Deux autres reliques de saint Joseph sont conservées hors d’Italie. La ceinture est exposée à Joinville, en Haute-Marne. Elle a été rapportée de Terre Sainte par le Sire Jean de Joinville, proche compagnon de saint Louis et auteur de la célèbre chronique qui lui est dédiée. Enfin, la dernière grande relique de saint Joseph est vénérée dans la cathédrale d’Aix-la-Chapelle. Il s’agit des chausses du patriarche, ou plutôt des langes de Jésus, puisque c’est dans ce linge que l’Enfant Jésus fut emmailloté à la Nativité. Cette relique fut offerte à l’empereur Charlemagne vers l’an 800, et est constamment exposée à la vénération des fidèles. >>>
>>> Pour conclure sur ces reliques du saint patriarche, il peut être intéressant de mentionner le célèbre « escalier de saint Joseph » présent dans la chapelle de Lorette, à Santa Fé (Nouveau Mexique).
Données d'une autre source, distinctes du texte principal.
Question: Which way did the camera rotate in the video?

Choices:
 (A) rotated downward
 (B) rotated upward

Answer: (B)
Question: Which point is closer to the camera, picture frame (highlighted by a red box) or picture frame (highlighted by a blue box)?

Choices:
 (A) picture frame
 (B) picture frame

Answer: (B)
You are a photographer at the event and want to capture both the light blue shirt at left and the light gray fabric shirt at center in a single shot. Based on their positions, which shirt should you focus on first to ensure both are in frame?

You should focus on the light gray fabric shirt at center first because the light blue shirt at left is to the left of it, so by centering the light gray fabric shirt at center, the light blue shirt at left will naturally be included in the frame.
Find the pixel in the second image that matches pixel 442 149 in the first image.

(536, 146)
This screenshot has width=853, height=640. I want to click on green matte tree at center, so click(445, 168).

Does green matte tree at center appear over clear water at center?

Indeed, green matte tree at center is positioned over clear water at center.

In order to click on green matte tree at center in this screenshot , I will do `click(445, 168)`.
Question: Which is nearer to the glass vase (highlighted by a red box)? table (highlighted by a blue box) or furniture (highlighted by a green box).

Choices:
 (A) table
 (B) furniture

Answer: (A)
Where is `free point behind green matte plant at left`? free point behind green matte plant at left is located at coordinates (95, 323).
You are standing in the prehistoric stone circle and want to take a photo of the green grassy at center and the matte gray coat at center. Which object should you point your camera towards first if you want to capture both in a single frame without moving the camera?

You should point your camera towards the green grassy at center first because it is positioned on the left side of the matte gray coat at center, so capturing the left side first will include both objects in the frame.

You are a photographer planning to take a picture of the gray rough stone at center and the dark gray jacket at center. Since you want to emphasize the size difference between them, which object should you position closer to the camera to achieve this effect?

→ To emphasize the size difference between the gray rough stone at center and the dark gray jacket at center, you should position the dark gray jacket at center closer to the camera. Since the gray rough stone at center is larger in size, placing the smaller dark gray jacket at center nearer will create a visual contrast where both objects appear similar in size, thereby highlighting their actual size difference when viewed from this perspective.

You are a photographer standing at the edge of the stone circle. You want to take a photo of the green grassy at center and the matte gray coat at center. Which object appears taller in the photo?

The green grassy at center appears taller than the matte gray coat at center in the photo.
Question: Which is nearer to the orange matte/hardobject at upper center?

Bâtie en 1873 par les Sœurs de Lorette, cette église souffrait d’un défaut puisque l’on avait oublié lors de la construction de faire un escalier, permettant l’accès à la tribune. Cet oubli constaté, les contraintes techniques étaient telles que nul artisan ne voulut s’engager à réaliser l’ouvrage. Les sœurs commencèrent alors une neuvaine à saint Joseph, pour qu’il les aide à trouver une solution. Le dernier jour de la neuvaine, un charpentier inconnu se présenta, accompagné d’un âne portant pour seuls outils un marteau, une scie et une équerre. L’étranger proposa de réaliser l’escalier tant désiré, à la condition de le laisser seul dans la chapelle tout le temps des travaux. Il y resta entre six et huit mois, et partit en toute discrétion une fois l’ouvrage terminé. Celui-ci tient tout du miracle : l’escalier en colimaçon est composé de trente-trois marches, sans clous ni colle. Il effectue deux tours complets, sans pilier central, faisant reposer l’intégralité de son poids sur la première marche. L’origine du bois est encore inconnue à nos jours, et ne provient en tout cas pas de la région. De toute évidence, il aurait dû s’effondrer à la première utilisation, et pourtant il est toujours debout, depuis cent cinquante ans.
Toutes ces apparitions et reliques nous rappellent deux choses importantes sur saint Joseph. Il s’agit tout d’abord de sa très grande humilité : on ne retient presque aucune parole de ses manifestations, et celles-ci se font sans les grands miracles qui accompagnent presque toujours les venues de la Sainte Vierge. On lui connaît peu de sanctuaires, et pourtant sa vénération est grande dans l’Eglise universelle, dont il est le Patron. Ensuite, ses apparitions et reliques sont presque toujours liées, de près ou de loin, à Marie et à Jésus, comme pour mettre en lumière le lien indéfectible qui les unit. Son anneau, ses chausses, son apparition à Cotignac, son escalier miraculeux nous rappellent l’amour de Jésus et de Marie, le dévouement et la fidélité qu’il leur a consacrés durant sa vie et qu’il continue d’incarner au Ciel. De même que Marie s’est tenue sans cesse aux côtés de Jésus, Joseph est resté fidèle en toutes choses, véritable témoignage du service que les hommes sont appelés à remplir pour Dieu, dans le travail de chaque jour et la fidélité de chaque instant.